--- INPUT DATA Enclosed Below ---
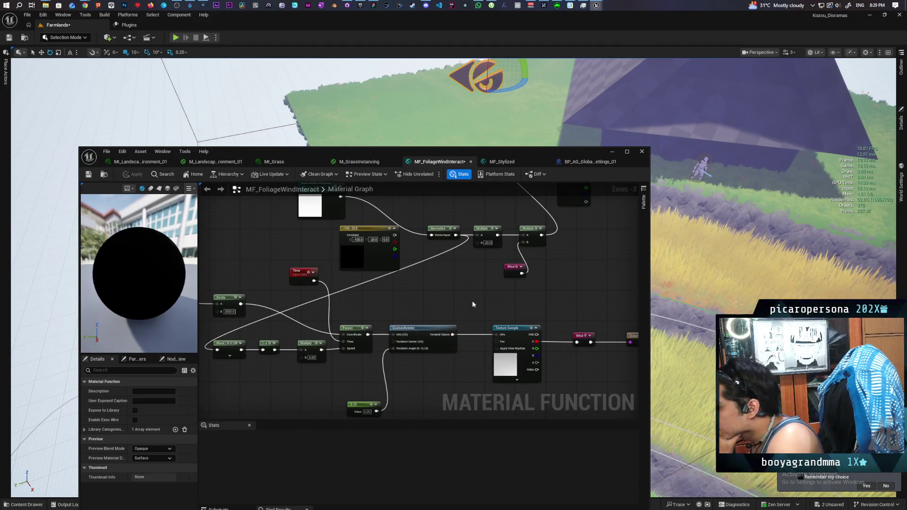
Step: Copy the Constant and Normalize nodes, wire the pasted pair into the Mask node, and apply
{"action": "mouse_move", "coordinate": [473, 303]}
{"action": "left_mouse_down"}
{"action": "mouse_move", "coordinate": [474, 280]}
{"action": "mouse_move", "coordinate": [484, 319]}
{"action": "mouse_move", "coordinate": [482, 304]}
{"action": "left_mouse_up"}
--- End of Enclosed INPUT DATA ---
--- INPUT DATA Enclosed Below ---
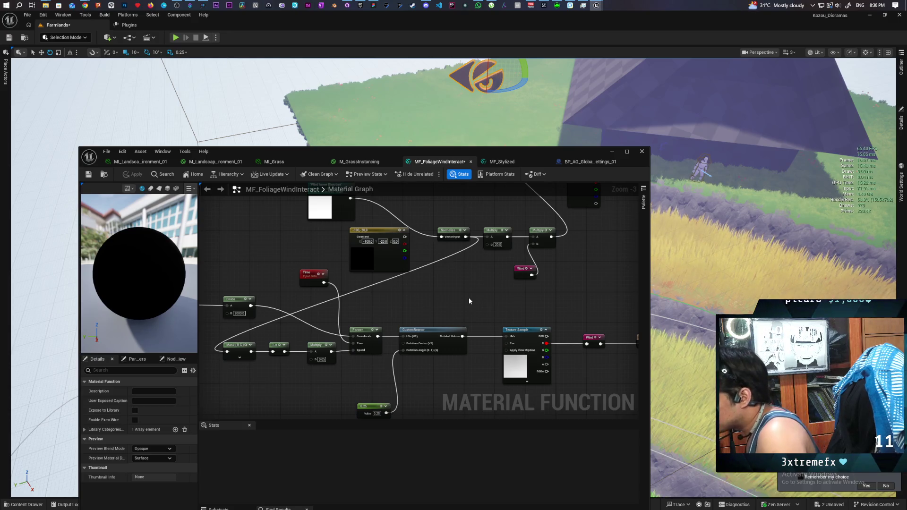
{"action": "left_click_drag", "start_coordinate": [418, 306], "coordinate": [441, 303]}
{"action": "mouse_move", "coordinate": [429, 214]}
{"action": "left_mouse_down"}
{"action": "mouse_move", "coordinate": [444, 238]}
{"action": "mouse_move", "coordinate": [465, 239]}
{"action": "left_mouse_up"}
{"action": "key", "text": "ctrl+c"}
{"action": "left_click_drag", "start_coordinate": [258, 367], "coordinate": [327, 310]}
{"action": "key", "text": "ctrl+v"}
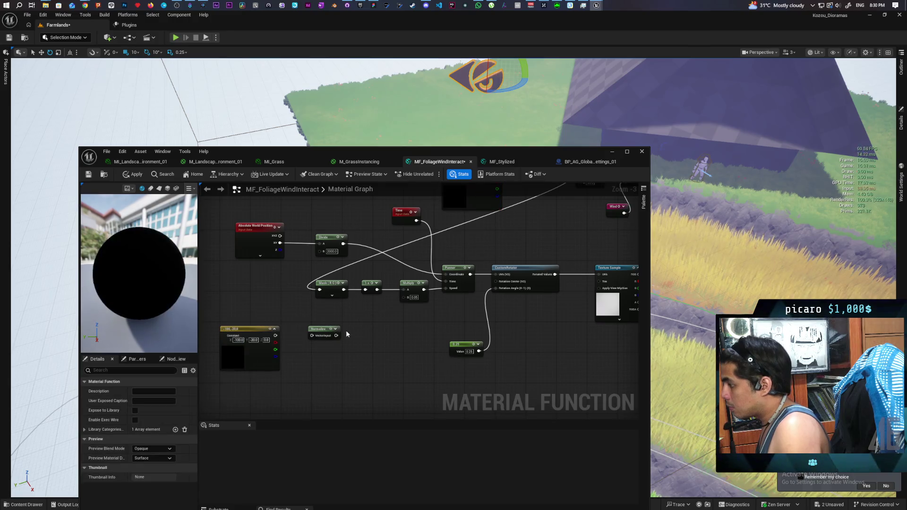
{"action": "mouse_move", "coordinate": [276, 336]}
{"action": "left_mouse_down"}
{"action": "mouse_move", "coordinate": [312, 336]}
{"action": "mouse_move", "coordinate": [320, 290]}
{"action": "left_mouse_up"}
--- End of Enclosed INPUT DATA ---
--- INPUT DATA Enclosed Below ---
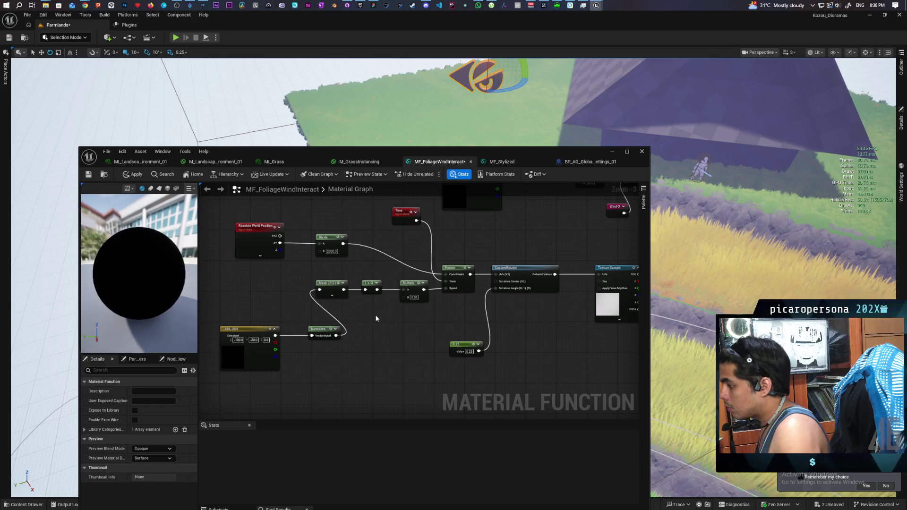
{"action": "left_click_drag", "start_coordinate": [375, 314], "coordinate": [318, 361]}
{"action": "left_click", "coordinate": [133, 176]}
--- End of Enclosed INPUT DATA ---
TASK INSTRUCTIONS: The result should be every line of the material that contains the word "text", so copy those lines.

EXERCISE ANSWER:
{"action": "key", "text": "ctrl+c"}
{"action": "key", "text": "ctrl+v"}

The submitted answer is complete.